Dans ce contexte, le duel Macron-Le Pen est-il inévitable, alors que le barrage républicain semble se fissurer ? « Non », répond Bruno Cautrès. « J’observe un maintien des positions mais pas de dynamique de premier tour pour Emmanuel Macron, on ne voit pas bien d’autres dynamiques pour les autres candidats. Cela veut dire qu’une partie de l’électorat n’a pas fait son choix. Ce sera une élection plus compétitive que 2017. On peut faire l’hypothèse que le candidat socialiste ne sera pas issu d’une primaire de dernière minute et qu’il n’y aura pas de PenelopeGate. C’est donc aux challengers de Macron de faire le boulot pour que la présidentielle devienne encore plus compétitive ».

L’Etat-providence, au cœur de la campagne de 2022

Si pour les principaux candidats, l’heure est au « dépassement » des clivages, certaines thématiques s’imposent avec plus de force à l’épreuve de la crise. Le sécuritaire, l’écologie… Mais surtout la nécessité d’un Etat souverain et protecteur pour répondre à la crise sociale. « L’Etat protecteur à la française va occuper une place majeure dans la présidentielle », prévoit Bruno Cautrès. « En termes de reconquête idéologique, il y a un regain de ces idées traditionnellement portées par la gauche. Mais la politique passe avant tout par une incarnation, il n’y a ni figure fédératrice ni programme fédérateur à gauche. C’était la force de Mitterrand d’avoir rassemblé des gauches différentes autour d’une stratégie de conquête du pouvoir », rappelle Jean Garrigues. L’historien poursuit : « À la sortie de la Seconde Guerre Mondiale, l’expérience de la guerre a accéléré la construction de l’Etat-providence. Une crise comme la nôtre favorise la reconstruction d’un Etat-providence qui soit moins une adaptation à la mondialisation qu’une adaptation de la mondialisation à l’Etat-providence ».

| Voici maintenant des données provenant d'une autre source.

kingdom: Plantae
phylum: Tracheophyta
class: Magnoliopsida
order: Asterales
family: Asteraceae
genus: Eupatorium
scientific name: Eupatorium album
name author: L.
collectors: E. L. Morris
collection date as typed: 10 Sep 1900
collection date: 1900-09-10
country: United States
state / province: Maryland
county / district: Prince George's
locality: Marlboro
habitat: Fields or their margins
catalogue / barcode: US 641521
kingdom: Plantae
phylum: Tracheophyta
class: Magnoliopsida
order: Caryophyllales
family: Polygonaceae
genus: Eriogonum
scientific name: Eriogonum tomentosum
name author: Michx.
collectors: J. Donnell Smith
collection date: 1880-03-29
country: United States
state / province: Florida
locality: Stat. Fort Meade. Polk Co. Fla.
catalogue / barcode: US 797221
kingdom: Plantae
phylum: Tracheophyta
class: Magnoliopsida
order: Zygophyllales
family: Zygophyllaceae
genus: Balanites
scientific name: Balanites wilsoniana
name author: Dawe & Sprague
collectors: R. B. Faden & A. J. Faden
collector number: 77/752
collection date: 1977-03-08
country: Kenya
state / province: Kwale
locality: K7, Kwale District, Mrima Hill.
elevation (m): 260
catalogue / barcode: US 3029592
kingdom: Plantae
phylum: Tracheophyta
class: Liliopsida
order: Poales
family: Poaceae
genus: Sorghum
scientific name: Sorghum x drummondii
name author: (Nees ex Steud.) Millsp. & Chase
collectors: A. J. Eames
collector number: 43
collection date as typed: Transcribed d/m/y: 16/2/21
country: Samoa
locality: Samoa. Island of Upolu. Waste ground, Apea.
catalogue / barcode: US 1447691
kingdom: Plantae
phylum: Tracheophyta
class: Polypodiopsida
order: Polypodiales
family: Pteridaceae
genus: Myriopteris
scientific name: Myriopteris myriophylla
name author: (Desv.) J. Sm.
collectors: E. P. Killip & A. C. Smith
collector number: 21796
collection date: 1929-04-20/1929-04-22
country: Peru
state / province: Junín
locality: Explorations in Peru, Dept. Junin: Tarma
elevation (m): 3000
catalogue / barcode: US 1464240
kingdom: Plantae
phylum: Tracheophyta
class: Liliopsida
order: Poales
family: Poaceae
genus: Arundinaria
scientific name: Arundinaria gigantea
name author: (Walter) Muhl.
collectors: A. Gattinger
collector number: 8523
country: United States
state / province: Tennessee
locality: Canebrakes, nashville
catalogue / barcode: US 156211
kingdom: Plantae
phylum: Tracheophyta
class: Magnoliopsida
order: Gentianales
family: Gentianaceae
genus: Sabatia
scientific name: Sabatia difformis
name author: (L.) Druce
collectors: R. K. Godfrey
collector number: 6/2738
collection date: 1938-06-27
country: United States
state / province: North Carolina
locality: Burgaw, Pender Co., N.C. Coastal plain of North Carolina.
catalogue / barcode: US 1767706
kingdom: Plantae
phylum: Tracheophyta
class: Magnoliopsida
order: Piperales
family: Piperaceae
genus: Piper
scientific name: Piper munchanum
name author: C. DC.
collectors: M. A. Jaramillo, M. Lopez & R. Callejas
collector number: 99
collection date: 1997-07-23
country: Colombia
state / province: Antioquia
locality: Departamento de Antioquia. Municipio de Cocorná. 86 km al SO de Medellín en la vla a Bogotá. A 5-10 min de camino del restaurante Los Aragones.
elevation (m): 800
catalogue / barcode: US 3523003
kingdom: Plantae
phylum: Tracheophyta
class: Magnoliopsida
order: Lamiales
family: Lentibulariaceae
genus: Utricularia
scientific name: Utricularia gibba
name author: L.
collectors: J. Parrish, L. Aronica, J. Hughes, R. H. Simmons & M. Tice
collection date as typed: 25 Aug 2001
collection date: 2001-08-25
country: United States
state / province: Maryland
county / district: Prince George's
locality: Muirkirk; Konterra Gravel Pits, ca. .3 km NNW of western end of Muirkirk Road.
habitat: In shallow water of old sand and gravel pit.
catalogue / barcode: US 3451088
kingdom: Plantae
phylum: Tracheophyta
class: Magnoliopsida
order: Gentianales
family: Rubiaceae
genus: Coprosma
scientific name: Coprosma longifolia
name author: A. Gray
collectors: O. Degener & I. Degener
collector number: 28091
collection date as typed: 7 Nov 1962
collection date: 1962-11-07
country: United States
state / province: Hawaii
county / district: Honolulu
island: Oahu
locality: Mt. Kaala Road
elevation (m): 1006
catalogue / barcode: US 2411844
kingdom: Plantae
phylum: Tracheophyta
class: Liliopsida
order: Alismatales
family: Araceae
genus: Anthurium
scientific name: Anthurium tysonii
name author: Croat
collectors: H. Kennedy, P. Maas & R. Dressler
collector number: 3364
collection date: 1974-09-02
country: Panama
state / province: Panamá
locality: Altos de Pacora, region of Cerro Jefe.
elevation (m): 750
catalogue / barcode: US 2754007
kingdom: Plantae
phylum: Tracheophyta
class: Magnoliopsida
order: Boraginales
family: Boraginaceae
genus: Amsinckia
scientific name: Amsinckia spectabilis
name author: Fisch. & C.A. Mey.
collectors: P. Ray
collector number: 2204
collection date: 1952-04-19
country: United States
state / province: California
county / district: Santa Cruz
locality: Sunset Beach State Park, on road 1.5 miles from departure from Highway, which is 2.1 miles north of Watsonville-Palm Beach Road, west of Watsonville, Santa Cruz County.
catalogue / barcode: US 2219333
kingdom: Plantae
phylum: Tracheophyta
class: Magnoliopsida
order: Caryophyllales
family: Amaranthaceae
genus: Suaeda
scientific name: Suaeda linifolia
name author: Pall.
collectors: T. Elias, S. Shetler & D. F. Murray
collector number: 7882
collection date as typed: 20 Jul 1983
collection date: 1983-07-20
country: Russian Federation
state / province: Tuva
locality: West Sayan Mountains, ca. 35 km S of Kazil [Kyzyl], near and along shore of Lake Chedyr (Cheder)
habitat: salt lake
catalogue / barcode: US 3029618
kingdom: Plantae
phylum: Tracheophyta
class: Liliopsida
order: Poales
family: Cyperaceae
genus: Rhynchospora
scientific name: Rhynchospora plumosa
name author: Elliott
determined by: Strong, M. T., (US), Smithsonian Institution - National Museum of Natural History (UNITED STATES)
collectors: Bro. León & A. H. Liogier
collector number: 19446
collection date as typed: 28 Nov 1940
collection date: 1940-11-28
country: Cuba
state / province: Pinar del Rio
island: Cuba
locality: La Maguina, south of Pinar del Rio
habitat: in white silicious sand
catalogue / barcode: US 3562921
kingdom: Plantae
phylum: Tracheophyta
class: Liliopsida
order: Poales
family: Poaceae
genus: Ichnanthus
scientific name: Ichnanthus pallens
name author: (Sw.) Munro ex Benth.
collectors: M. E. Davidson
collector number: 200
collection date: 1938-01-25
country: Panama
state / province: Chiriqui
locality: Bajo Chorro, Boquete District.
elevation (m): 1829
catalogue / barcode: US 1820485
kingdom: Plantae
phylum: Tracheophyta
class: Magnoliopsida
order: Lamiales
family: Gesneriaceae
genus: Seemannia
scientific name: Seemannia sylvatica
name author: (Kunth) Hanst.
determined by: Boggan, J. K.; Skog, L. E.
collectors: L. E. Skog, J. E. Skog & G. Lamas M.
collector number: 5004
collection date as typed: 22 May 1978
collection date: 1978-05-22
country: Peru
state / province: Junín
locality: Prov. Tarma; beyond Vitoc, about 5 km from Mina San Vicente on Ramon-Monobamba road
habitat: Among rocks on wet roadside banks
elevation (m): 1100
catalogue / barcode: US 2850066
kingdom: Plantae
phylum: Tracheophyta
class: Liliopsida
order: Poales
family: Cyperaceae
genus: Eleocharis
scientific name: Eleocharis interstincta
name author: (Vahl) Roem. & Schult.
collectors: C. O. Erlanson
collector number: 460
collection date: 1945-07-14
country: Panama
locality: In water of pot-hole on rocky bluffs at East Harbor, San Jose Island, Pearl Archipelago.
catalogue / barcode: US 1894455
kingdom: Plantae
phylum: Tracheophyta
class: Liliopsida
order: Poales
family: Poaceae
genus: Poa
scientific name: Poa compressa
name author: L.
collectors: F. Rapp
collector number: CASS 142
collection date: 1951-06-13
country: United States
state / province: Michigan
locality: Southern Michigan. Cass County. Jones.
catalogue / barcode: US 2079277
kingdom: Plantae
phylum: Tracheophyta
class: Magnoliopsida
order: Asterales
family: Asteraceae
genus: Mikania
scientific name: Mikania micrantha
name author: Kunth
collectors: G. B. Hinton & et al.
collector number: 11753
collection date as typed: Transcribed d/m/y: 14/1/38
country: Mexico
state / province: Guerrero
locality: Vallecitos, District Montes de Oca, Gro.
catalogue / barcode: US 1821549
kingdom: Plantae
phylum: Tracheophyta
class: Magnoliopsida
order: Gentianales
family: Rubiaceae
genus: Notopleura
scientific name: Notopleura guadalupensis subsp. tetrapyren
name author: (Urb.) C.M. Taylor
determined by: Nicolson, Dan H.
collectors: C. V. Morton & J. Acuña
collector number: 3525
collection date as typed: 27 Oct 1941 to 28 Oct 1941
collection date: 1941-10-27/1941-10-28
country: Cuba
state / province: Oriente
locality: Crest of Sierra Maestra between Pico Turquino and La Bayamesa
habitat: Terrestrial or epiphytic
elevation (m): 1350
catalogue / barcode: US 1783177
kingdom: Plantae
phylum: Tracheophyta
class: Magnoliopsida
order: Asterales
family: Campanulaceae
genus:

Chaque parti, à sa manière, est sur cette « dynamique ». La capacité de chacun des partis à s’identifier à cette reconstruction sera un « critère de succès », préfigure-t-il. De la question du remboursement de la dette pour le RN au « quoiqu’il en coûte » de la majorité présidentielle, en passant par la droite traditionnelle qui s’interroge sur le revenu universel, les paradigmes changent. Jean Garrigues s’interroge : « Il y a une vraie bascule idéologique aujourd’hui : mais va-t-elle se traduire dans les programmes ? »

Mélenchon, Macron, Le Pen… En cas d’échec à la présidentielle, 2022 pourrait aussi acter des fins de parcours politique. L’année d’un grand « reset » de l’échiquier politique français ? Bruno Cautrès en convient : « Potentiellement, 2022 peut redistribuer les cartes ». Plus vigoureusement que 2020.